When Benjamin Netanyahu was in Washington earlier this month, he startled his huge audience — over 10,000 American Jews, Congressmen and US officials led by President Barack Obama — at the three-day American Israel Public Affairs Committee (AIPAC) annual conference with his unbalanced and sometimes exaggerated pronouncements.
"Iran's nuclear programme continues to march forward," the Israeli prime minister complained. "My friends, Israel has waited and waited for the international community to resolve this issue. We've waited for diplomacy to work. We've waited for sanctions to work. None of us can afford to wait much longer. As prime minister of Israel, I will never let my people live in the shadow of annihilation."
His diatribe was startling. It even triggered a thought which may shock Netanyahu. Isn't this what the Palestinians have been saying all along, urging Israelis to pull back from the Occupied Territories, the remaining portion of the Holy Land that has been usurped since 1967.
No one, including the western powers and especially the US, has been calling on Netanyahu to implement the UN Partition scheme which has divided Palestine unequally, unfairly giving the Israelis a larger and richer portion of the strategic country on the eastern Mediterranean.
Hardly a few weeks passed since this infamous Netanyahu declaration, the UN Human Rights Council condemned last Thursday Israel's planned construction of new colonies for Jewish colonists in a large portion of the West Bank and occupied east Jerusalem.
The council emphasised that the Israeli plans had undermined the decades-long peace process and posed a threat to the two-state solution and the creation of a contiguous and independent Palestinian state. About 500,000 Israeli colonists, including Israeli Foreign Minister Avigdor Lieberman, and 2.5 million Palestinians live in the West Bank and occupied east Jerusalem.
Fact-finding mission
What Netanyahu conveniently forgets is that these colonies were also considered illegal by the International Court of Justice, the highest UN legal body for disputes, and are believed to pose a serious problem for establishing a viable Palestinian state.
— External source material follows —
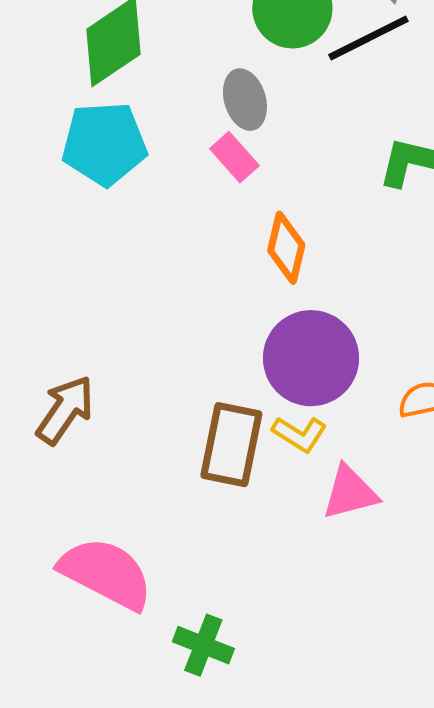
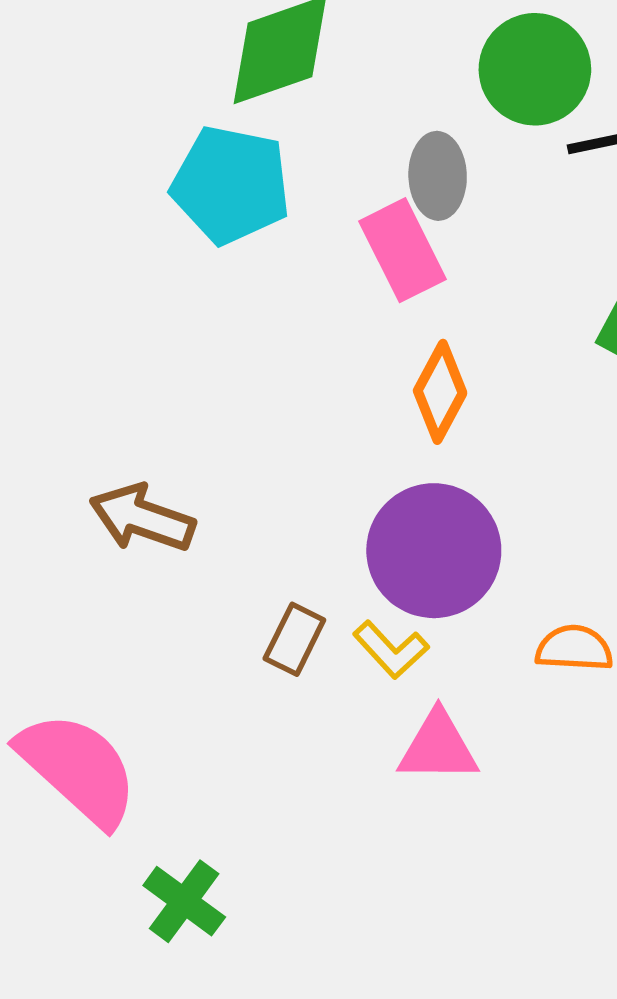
pink rectangle: (234, 157) -> (402, 250), size x1.4
brown arrow: (65, 410) -> (142, 518), moved, turned -120
brown rectangle: (231, 445) -> (294, 639), size x0.6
And when the UN Council declared last Friday that it is planning to send a fact-finding mission to investigate these colonies, the Israeli government severed all ties with the UN body and promised to bar any UN team from entering Israel or the West Bank.
The UN resolution was adopted by the 47-member council by 36 votes in favour and 10 abstentions. Disappointingly, the US was the only member to vote against the resolution. The Palestinians and Israelis are not members of the council.
Obama may have been concerned that joining the international outcry may harm his presidential aspirations but he, like Netanyahu, should consider what Haaretz columnist Akiva Eldar wrote this week: "Were Israel to have a more rational government, it would see the Palestinian actions, as what they are, a Palestinian recognition of Israel within the 1967 borders."
As this right-wing Israeli government continues to procrastinate, regrettably with backing from some short-sighted US officials, the future would not be promising for both sides, but doubtful for the Israeli side in the long run.
Already another UN body, the Committee on the Elimination of Racial Discrimination, has labelled the recent Israeli draft law that would move 30,000 bedouins living in the Negev to permanent, existing Bedouin communities as discriminatory as it "would legalise the ongoing policy of demolitions and forced displacement of the indigenous bedouin communities."
Rallies against Israel's aggressive policies are expanding in both Israel and the US. Hundreds of Israelis marched in Tel Aviv last Saturday in protest against a possible Israeli strike on Iran's nuclear facilities. A recent opinion poll released by the Brookings Institution reported that "only one in four Americans favour Israel conducting a military strike against Iran's nuclear programme while seven in ten favour instead the US and other major powers continuing to pursue negotiations with Iran."
On occasion of Land Day — on March 30 — thousands of activists are scheduled to hold commemorative protests against Israeli confiscation in 1976 of Arab land in northern Israel in order to create Jewish majorities in these Arab-dominated areas. This year the international focus will be focused on occupied Jerusalem where "ethnic cleansing" is reportedly ongoing,
Considering all these earth-shaking developments, it is not far-fetched to expect Netanyahu's days to be numbered. A prominent Israeli columnist concludes, "There is no denying, however, that settlement [colony] construction, Palestinian disunity, and other factors are fast rendering the two-state concept impracticable" — a position that many Palestinians favour; hence their chant for a one-state solution.